Recently named winner of both the Costa Novel award and Goldsmiths Prize for boldly original fiction, Smith has established herself as a pioneer of form; fearlessly pushing the boundaries of the novel with a deftness and accessibility that has earned her a reputation for being both vitally inventive and scrupulously playful.
Over the three-week Festival - which runs from 2-24 May 2015 - many of Ali Smith's ideas, interests and passions will be explored in a programme which spans music, theatre, dance, visual art, film, literature and debate.
Ali Smith says: "It's tremendously exciting to have been asked to help programme the 2015 Brighton Festival.
"I'm delighted and honoured – what a gift, to be asked to do this, imagine – the biggest international multi-arts spectacular in England.
"I've always loved Brighton's sense of fun and friendliness, its vibrant open-mindedness, the way it opens to sky, the way the rest of Europe is so close it's almost visible. It's a city that's always known how to live on the edge, a place full of endless energy, argument, possibilities, light.
"No matter the wildness or mildness of the weather, no matter the zigzag of zeitgeist elsewhere north or south of it, Brighton is always itself, and always uniquely welcoming."
The events come from a wide range of national and international companies and artists; from a rare UK visit by 86-year-old legendary film maker and artist Agnès Varda to rising stars Kate Tempest, George the Poet and Hollie McNish.
With three central themes at its heart - Art and Nature, the Crossing Places between art forms, and Taking Liberty - this year's Brighton Festival challenges visitors to look again, featuring an eye-opening array of artists and performers with the power to deliver the world we think we know to us re-seen, renewed, with a visionary twist in the tale.
Posing questions about whether life imitates art or art imitates life, Art and Nature is explored in a host of events including an exclusive nightingale walk, with Mercury-nominated folk singer Sam Lee.

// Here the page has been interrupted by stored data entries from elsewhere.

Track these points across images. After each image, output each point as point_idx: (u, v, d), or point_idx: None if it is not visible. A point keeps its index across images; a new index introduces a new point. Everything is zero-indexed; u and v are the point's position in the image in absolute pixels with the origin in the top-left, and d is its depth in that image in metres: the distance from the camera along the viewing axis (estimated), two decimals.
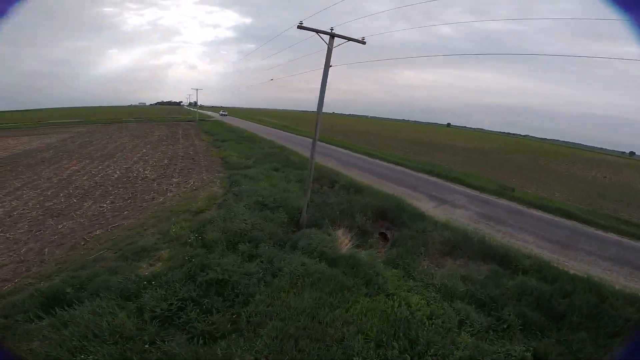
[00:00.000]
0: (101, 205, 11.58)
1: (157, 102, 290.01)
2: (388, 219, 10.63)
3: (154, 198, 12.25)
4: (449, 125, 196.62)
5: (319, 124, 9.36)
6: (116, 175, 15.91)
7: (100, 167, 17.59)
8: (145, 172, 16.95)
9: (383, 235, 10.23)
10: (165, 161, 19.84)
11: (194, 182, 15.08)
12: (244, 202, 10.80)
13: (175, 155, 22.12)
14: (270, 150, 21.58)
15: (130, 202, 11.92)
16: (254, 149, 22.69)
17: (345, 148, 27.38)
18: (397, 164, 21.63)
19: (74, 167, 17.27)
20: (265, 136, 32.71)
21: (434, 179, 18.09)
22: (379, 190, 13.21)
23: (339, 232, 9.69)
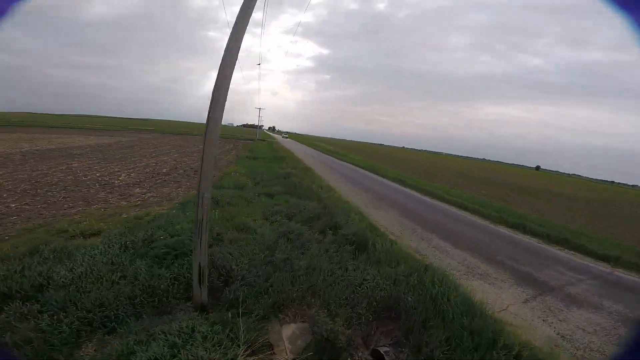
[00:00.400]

Also there's an immersive multi-screen film installation of Marcus Coates' entitled Dawn Chorus, featuring singers who uncannily recreate birdsong and bird movement; a discussion of the urgent conservation issues that face us today with celebrated author and bird enthusiast Margaret Atwood and her partner and fellow writer Graeme Gibson; and Fleeting, an outdoor spectacular over the West Pier by And Now, in which hundreds of individual points of fire create shapes and swathes of glowing light and shade.
Central to the programme is the notion of Crossing Places - where poetry meets music meets theatre meets dance – from works that defy categorisation such as The Measure of All Things, a new live cinema performance by Academy Award-nominated filmmaker Sam Green.
Claudia Molitor's part installation part performance Vast White Stillness in the maze of tunnels beneath the Old Ship Hotel.
In Being Both, acclaimed mezzo soprano Alice Coote, English Concert's Harry Bicketand Susannah Waters stage a theatrical journey into the heart of Handel's sublime vocal music, which, in a nod to Smith's own prize-winning work How to Be Both, explores and challenges the experience and perception of gender.
Set against the backdrop of the General Election, Liberty, equality and freedom is celebrated in all its shapes in an astonishing cutting-edge line-up of artists, performers, thinkers and commentators - all contemporary game changers in their chosen forms.
These include Liberty Director and author Shami Chakrabati who hosts an evening in celebration of the Human Rights Act featuring a dazzling collection of writers and performers such as Billy Bragg, Neil Bartlett, Rachel Holmes and Jackie Kay.
Tony award-winning playwright Richard Nelson who brings the European premiere of his highly acclaimed four play cycle The Apple Family Plays from The Public Theater, New York; award-winning Pakistani/British author Kamila Shamsie; celebrated Russian-American journalist, author and activist Masha Gessen, Turkish writer Elif Shafak and Turner Prize nominated artist Nathan Coley, whose new commission Portraits of Dissension explore ideas of unrest, edge and shift, space and occupation.
Other highlights include Peter Strickland's daring masterpiece The Duke of Burgundy accompanied by a one-off live performance of its seductive score by Cat's Eyes - the collaborative project of The Horrors' frontman Faris Badwan and Italian-Canadian singer and composer Rachel Zeffira.
A new lecture specially commissioned for Brighton Festival by acclaimed author Jeanette Winterson OBE on the practices and craft of writing.